A few weeks ago, a friend with whom I talk about all things creative asked, “What do you like to write about?” I had an easy answer for her — fear and creativity. At that moment I was certain that everything I was writing about was related to the creative process and how scary that was. Most of what I was thinking about was related to being afraid to put myself out there, feeling like whatever I was creating was not worth reading / seeing / experiencing, etc. I just kept thinking I wasn’t good enough and I shouldn’t even bother.
Once I said this out loud and had a chance to think on it for a few days, I realized something. While I may have been thinking about fear and creativity, I was actually experiencing fear and distraction.
For what feels like years, I have allowed distraction to sneak in at every possible turn. Between social media outlets like Facebook & Twitter, ridiculous amounts of content on Netflix (The West Wing, Mad Men, Breaking Bad!), and the seemingly infinite availability of information about what EVERYONE ELSE on the planet is doing right now at this very moment… well gosh, it’s enough to make your head spin. It’s also enough to make you lose hours, days, weeks of your life and have nothing to show for it. That’s kind of a huge bummer.

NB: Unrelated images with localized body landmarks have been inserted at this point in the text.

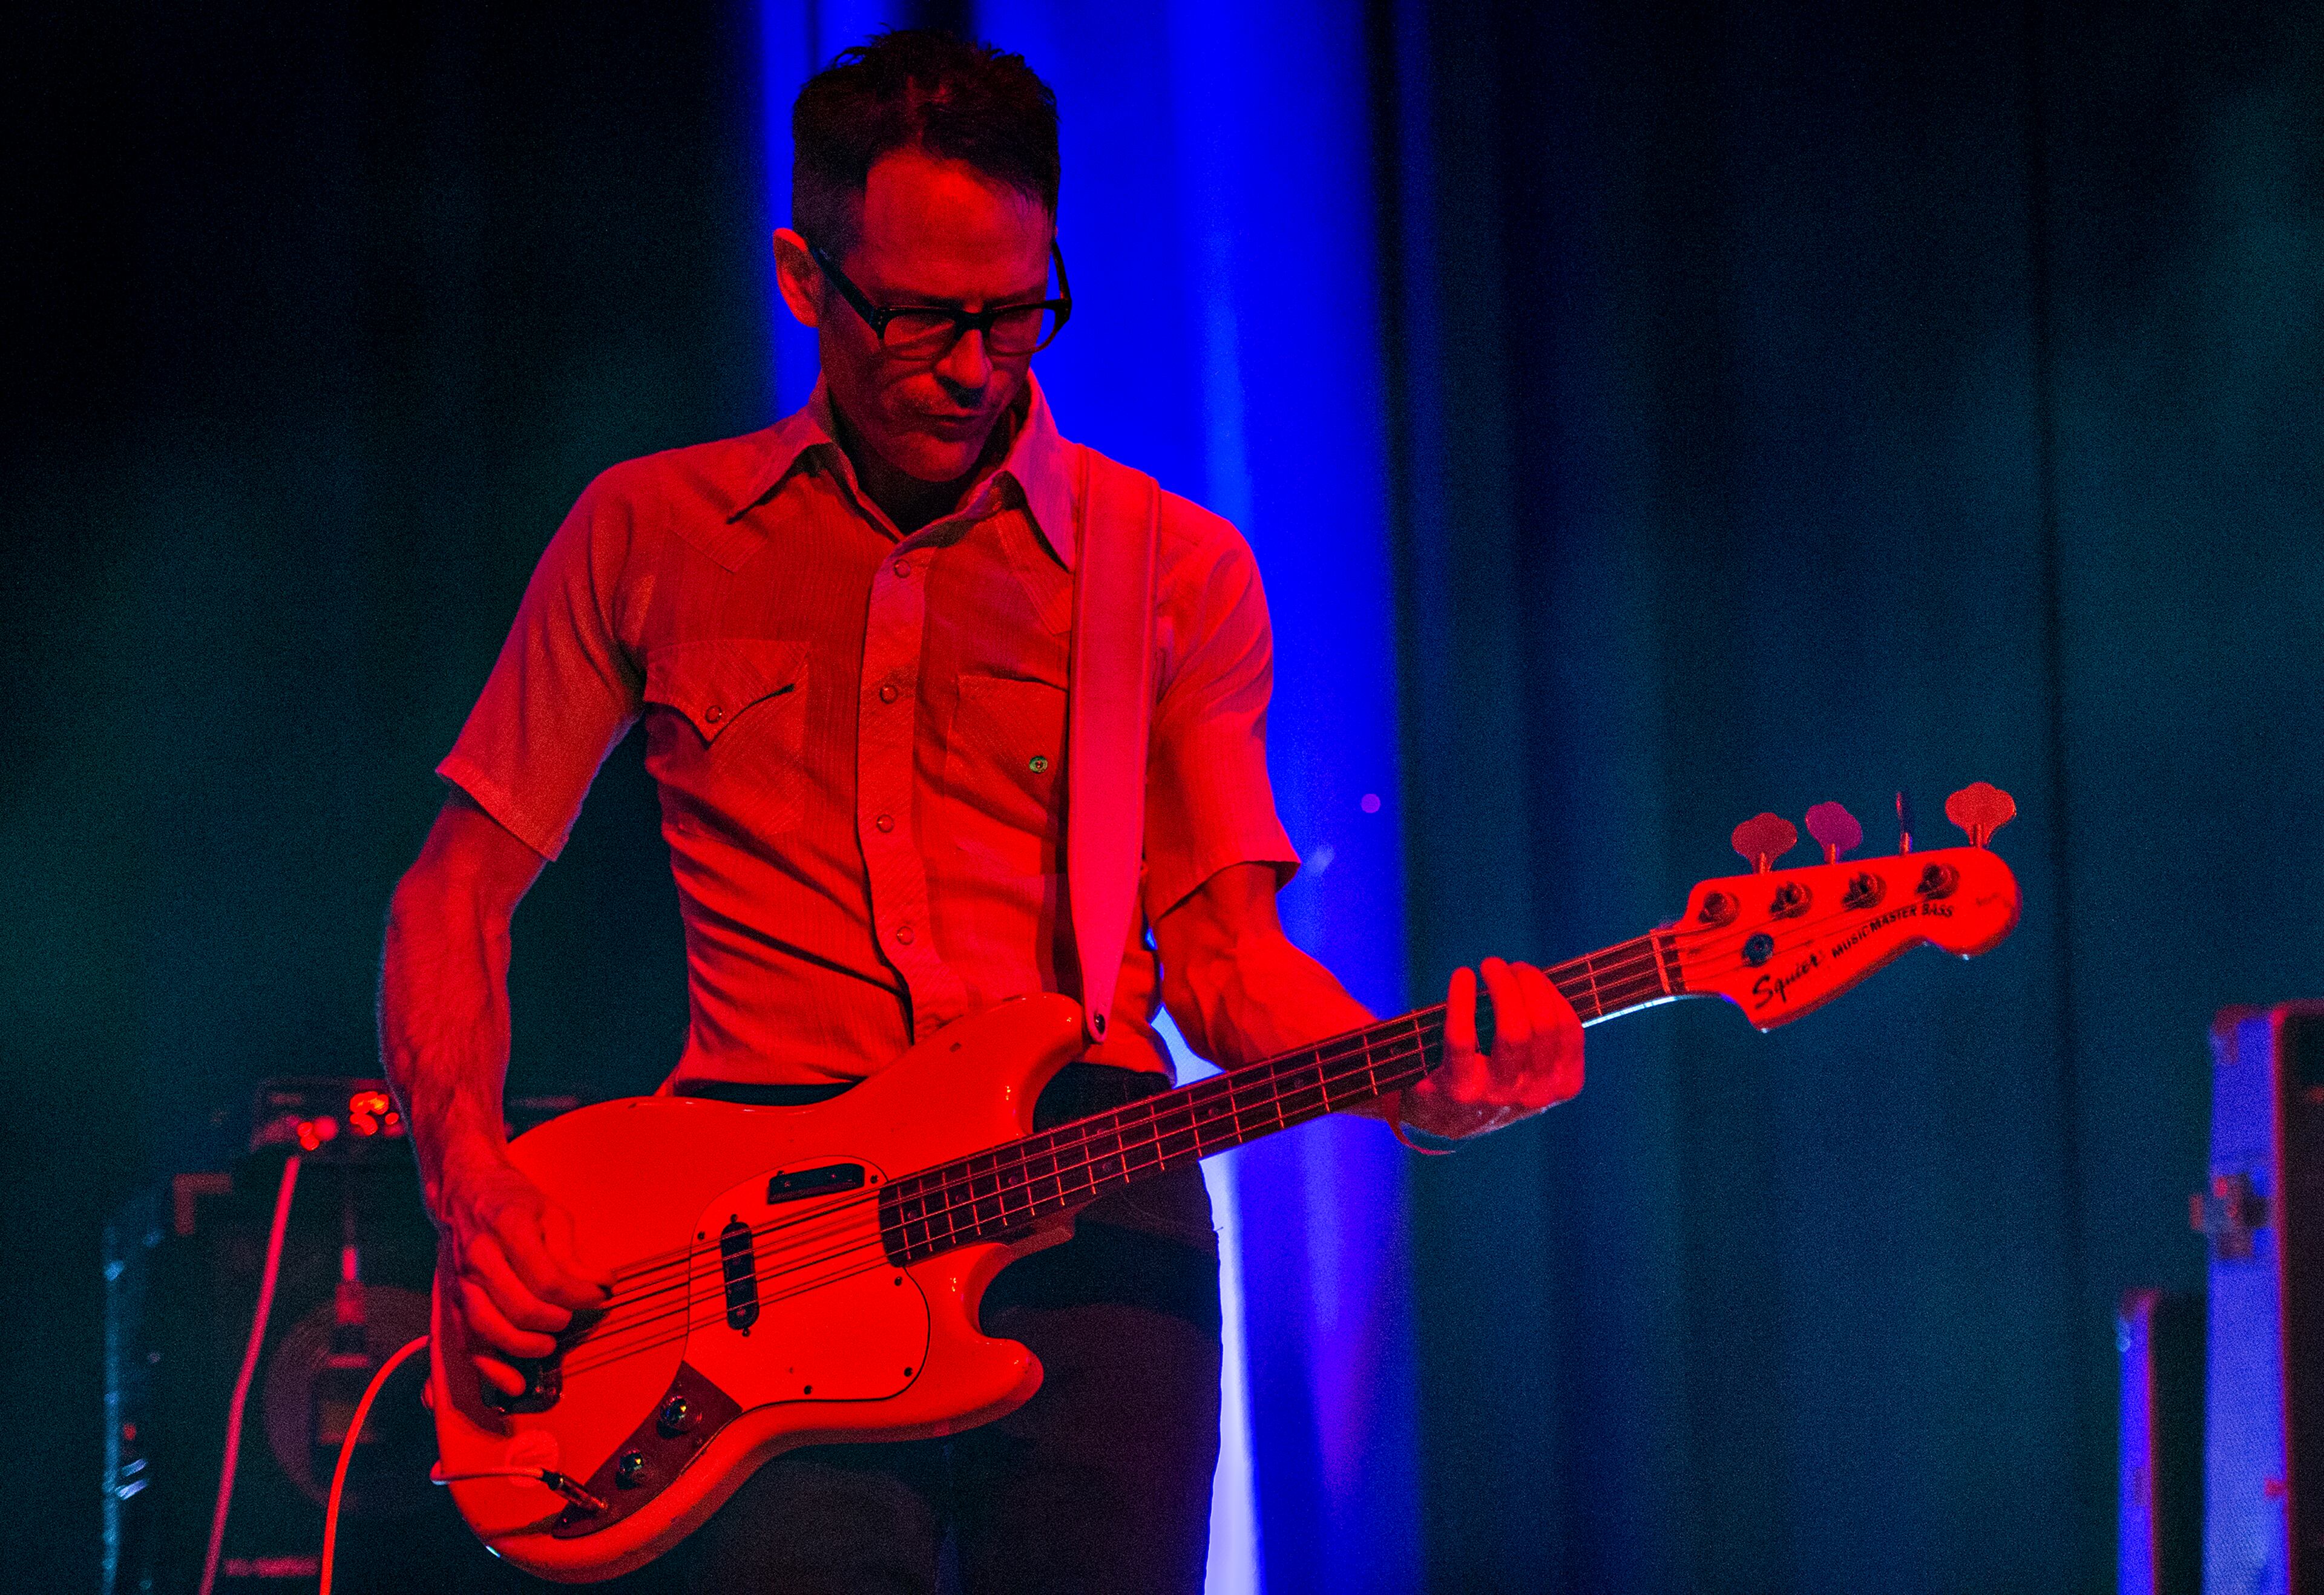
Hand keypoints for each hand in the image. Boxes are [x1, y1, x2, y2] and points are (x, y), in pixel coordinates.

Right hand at [433, 1145, 611, 1394]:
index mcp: (509, 1227)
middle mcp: (479, 1257)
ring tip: (550, 1345)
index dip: (580, 1295)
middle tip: (571, 1319)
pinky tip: (514, 1383)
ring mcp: (461, 1281)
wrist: (464, 1190)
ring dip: (524, 1346)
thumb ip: (573, 1252)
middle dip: (554, 1322)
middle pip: (519, 1307)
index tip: (601, 1297)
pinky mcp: (451, 1301)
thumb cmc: (514, 1202)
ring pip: (489, 1329)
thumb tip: (601, 1285)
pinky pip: (467, 1342)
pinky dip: (491, 1367)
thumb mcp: (552, 1213)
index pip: (548, 1277)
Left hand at [1401, 958, 1583, 1138]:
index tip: (1528, 972)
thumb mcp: (1532, 1065)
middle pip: (1542, 1025)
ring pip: (1513, 1032)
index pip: (1568, 1029)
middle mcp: (1534, 1094)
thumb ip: (1543, 1030)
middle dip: (1528, 983)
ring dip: (1503, 986)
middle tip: (1506, 966)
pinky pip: (1463, 1038)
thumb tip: (1537, 977)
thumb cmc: (1493, 1074)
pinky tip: (1462, 977)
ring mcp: (1497, 1095)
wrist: (1445, 1118)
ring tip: (1489, 966)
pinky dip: (1462, 1000)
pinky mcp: (1459, 1090)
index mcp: (1562, 1084)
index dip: (1549, 991)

After having a few days to let that depressing thought sink in, something else hit me over the head. This is really about fear and desire. I thought about what I am afraid of — right now. Every single thing is wrapped up in what I really want. Every one. If it’s what I want and I know it, then why is it so scary?
I wish I had the answer.
This is all a process for me, and I can only outline what I’ve stumbled across so far. My relationship to fear has been evolving a lot recently, and I know it will continue to do so over time.

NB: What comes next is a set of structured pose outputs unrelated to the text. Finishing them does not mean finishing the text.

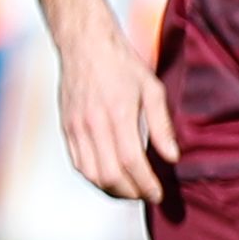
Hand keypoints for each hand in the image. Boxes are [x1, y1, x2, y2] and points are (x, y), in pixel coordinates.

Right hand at [56, 19, 176, 200]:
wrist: (85, 45)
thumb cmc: (123, 65)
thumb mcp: (152, 88)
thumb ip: (162, 126)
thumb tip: (172, 158)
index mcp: (118, 114)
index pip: (132, 162)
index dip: (146, 184)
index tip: (159, 195)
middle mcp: (93, 124)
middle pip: (110, 175)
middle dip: (131, 193)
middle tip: (148, 195)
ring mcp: (76, 128)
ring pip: (91, 174)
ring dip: (112, 190)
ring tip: (132, 190)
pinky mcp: (66, 128)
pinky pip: (78, 163)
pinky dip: (95, 178)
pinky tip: (112, 178)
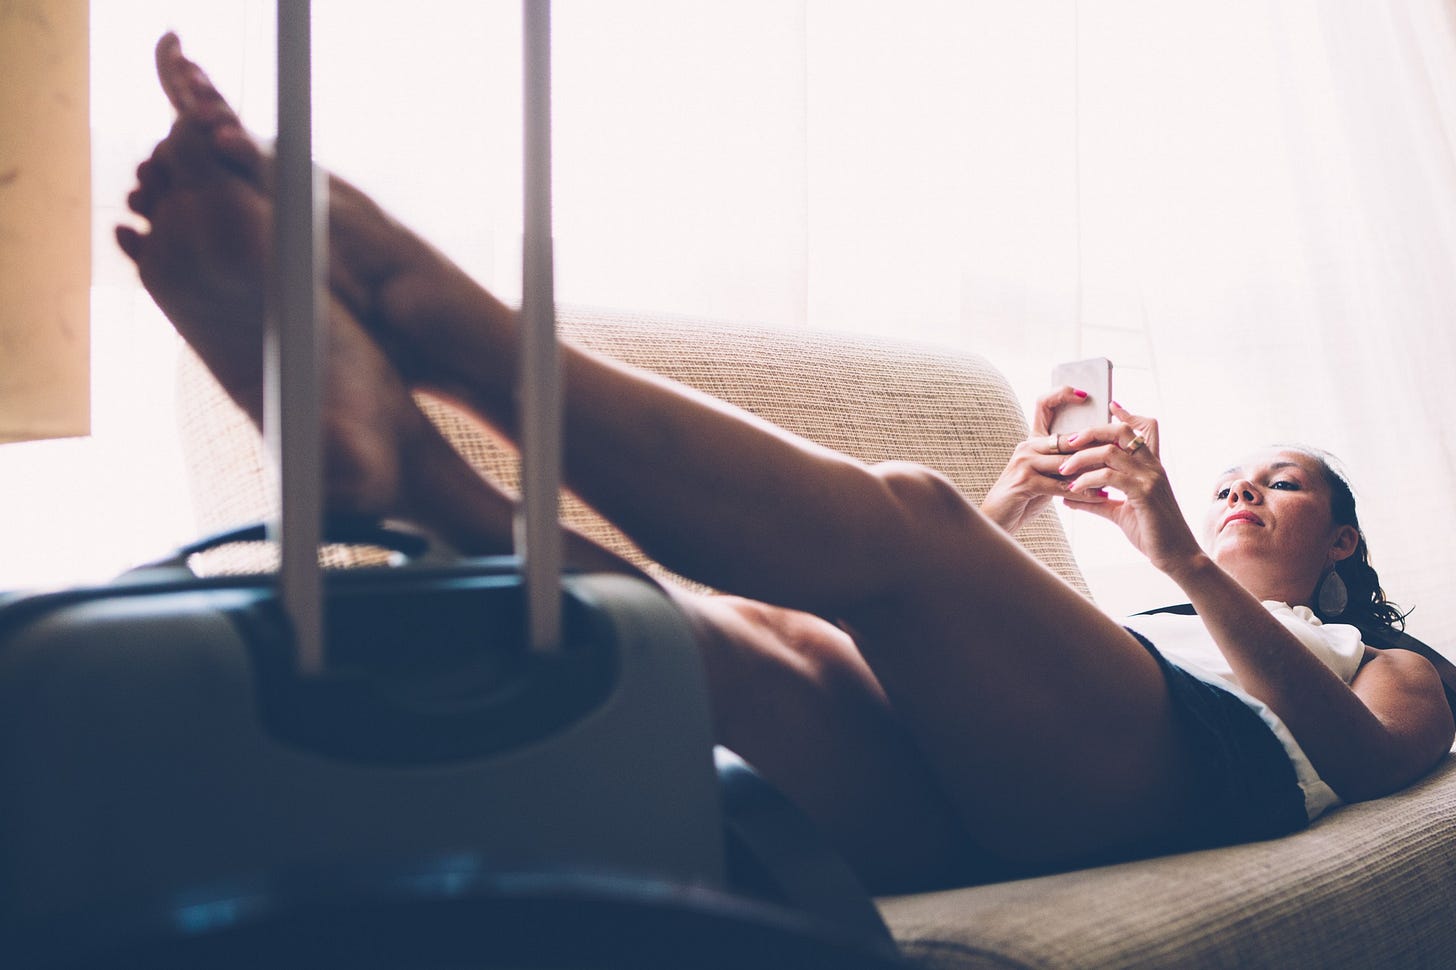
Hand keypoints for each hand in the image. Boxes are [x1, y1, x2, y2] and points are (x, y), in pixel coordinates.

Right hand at [981, 385, 1107, 534]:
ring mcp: (1024, 462)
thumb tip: (1097, 454)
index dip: (1062, 394)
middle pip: (1067, 439)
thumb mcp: (1044, 474)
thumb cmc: (1025, 496)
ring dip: (1093, 472)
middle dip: (1094, 447)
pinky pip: (1061, 485)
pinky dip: (1083, 492)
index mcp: (1032, 440)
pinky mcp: (1025, 481)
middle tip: (1120, 450)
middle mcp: (1027, 446)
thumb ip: (1063, 461)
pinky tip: (1099, 497)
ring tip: (1115, 477)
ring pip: (1068, 462)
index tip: (1084, 394)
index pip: (1043, 404)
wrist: (997, 518)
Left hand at [1055, 403, 1202, 573]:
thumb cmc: (1152, 535)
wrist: (1177, 558)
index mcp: (1150, 466)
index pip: (1140, 429)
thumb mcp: (1120, 514)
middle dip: (1090, 432)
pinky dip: (1087, 480)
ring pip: (1110, 452)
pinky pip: (1110, 476)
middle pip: (1120, 431)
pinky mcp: (1145, 493)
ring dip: (1081, 458)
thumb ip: (1096, 501)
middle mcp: (1152, 466)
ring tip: (1063, 470)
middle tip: (1066, 443)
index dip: (1125, 415)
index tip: (1110, 405)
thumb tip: (1068, 497)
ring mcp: (1150, 477)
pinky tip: (1074, 490)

I leave you with a few ideas to ponder if you are experiencing the same sorts of relationships to fear:
Fear and creativity. Just make work, lots of it. It doesn’t matter if it’s good or bad, it’s all helping you learn more about your process and your art. I’m currently trying to practice this and it is not easy. I am choosing to listen to this voice: Do it anyway.

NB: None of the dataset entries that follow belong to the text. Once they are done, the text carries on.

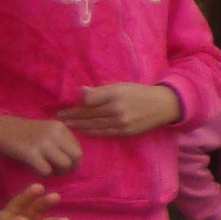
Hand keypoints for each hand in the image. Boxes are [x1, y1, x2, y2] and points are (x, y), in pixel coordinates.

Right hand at [0, 115, 80, 175]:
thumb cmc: (23, 133)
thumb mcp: (46, 131)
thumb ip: (61, 141)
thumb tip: (73, 159)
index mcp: (60, 127)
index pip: (78, 148)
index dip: (72, 159)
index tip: (61, 161)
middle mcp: (54, 133)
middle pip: (76, 156)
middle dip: (70, 167)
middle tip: (59, 170)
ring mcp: (43, 143)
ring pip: (64, 164)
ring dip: (58, 172)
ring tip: (49, 170)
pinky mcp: (30, 153)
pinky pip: (46, 171)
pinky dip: (44, 174)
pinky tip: (38, 170)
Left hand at [60, 82, 181, 136]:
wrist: (161, 105)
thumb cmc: (139, 92)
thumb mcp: (120, 86)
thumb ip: (100, 90)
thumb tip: (81, 91)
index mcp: (114, 95)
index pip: (88, 102)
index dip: (75, 106)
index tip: (64, 108)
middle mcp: (116, 109)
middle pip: (89, 115)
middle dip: (73, 117)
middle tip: (59, 119)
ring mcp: (121, 123)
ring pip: (94, 125)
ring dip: (79, 126)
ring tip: (67, 127)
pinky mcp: (125, 132)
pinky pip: (104, 133)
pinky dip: (92, 133)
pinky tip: (83, 132)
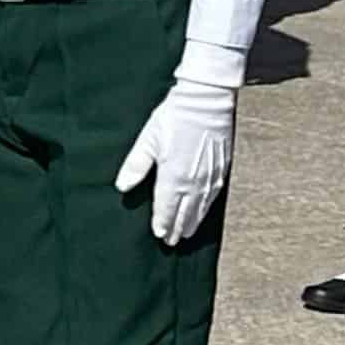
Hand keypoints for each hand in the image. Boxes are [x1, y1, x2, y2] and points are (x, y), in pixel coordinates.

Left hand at [115, 80, 237, 246]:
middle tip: (172, 243)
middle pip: (185, 212)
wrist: (207, 101)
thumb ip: (136, 165)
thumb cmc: (173, 117)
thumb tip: (122, 187)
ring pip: (202, 207)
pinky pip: (214, 196)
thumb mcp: (147, 140)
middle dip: (178, 227)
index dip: (163, 223)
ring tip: (186, 234)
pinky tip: (204, 212)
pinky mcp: (222, 168)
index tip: (160, 236)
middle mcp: (194, 180)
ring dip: (193, 221)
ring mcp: (211, 175)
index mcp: (174, 175)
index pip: (167, 207)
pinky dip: (207, 208)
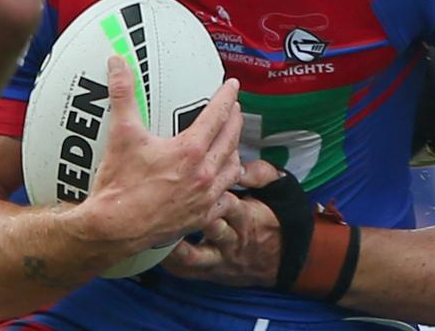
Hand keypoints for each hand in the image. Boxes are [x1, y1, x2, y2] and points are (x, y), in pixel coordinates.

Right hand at [80, 56, 246, 251]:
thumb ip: (123, 94)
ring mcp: (204, 198)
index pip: (218, 115)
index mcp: (190, 150)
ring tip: (231, 144)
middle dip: (235, 121)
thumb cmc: (118, 184)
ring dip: (234, 152)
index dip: (227, 97)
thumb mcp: (121, 133)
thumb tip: (118, 63)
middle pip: (230, 140)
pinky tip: (224, 185)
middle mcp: (204, 174)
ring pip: (232, 170)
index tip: (232, 85)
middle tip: (235, 110)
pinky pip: (224, 201)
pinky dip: (227, 189)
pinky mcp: (199, 217)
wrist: (113, 228)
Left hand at [163, 160, 283, 286]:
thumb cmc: (275, 219)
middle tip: (163, 199)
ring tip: (151, 226)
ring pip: (192, 253)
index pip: (228, 203)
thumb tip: (239, 163)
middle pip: (207, 227)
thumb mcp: (278, 190)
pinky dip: (169, 260)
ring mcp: (220, 259)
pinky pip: (187, 270)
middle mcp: (232, 240)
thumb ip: (259, 174)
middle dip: (187, 214)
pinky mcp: (210, 272)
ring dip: (172, 240)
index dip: (209, 191)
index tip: (188, 175)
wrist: (283, 259)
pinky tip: (154, 247)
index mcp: (248, 217)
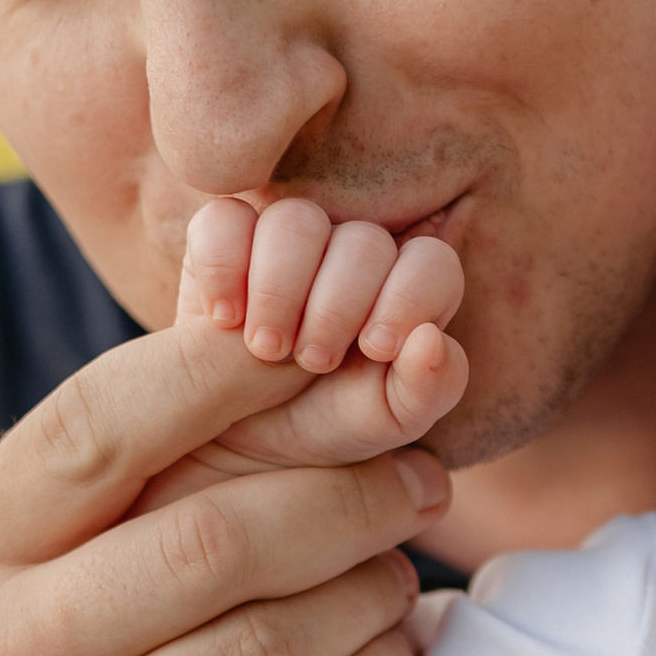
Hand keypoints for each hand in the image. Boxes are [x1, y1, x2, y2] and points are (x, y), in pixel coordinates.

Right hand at [0, 313, 448, 655]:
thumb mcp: (41, 576)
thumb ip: (140, 466)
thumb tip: (298, 325)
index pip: (101, 425)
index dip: (232, 370)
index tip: (341, 341)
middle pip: (216, 536)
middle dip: (346, 490)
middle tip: (422, 472)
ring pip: (278, 639)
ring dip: (374, 588)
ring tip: (401, 567)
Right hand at [171, 197, 468, 480]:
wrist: (247, 437)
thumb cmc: (330, 421)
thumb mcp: (388, 420)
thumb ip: (428, 387)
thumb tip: (432, 340)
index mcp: (405, 290)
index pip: (430, 262)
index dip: (407, 299)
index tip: (373, 350)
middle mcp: (351, 254)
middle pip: (363, 241)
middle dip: (337, 307)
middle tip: (311, 362)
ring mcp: (288, 241)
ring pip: (295, 220)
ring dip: (279, 289)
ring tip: (264, 348)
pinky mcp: (225, 238)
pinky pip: (224, 218)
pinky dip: (223, 265)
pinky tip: (224, 318)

Fear and distraction. Turn off social media, turn off the tv. Set a timer. Find a creative space and go analog with a paper and pen, no wifi, and if it’s up your alley, listen to some classical music. Go somewhere unfamiliar and just be in the space. Break patterns, disrupt from within.
Fear and desire. If you really want it, go get it. And if you need to get there, draw a map in the form of small, actionable tasks. If you can’t think of any, contact me and I will make you a list!
I hope this gets you started on something you have been wanting to work on. It’s something I’m chipping away at every day and learning as I go. That’s why they call it a process.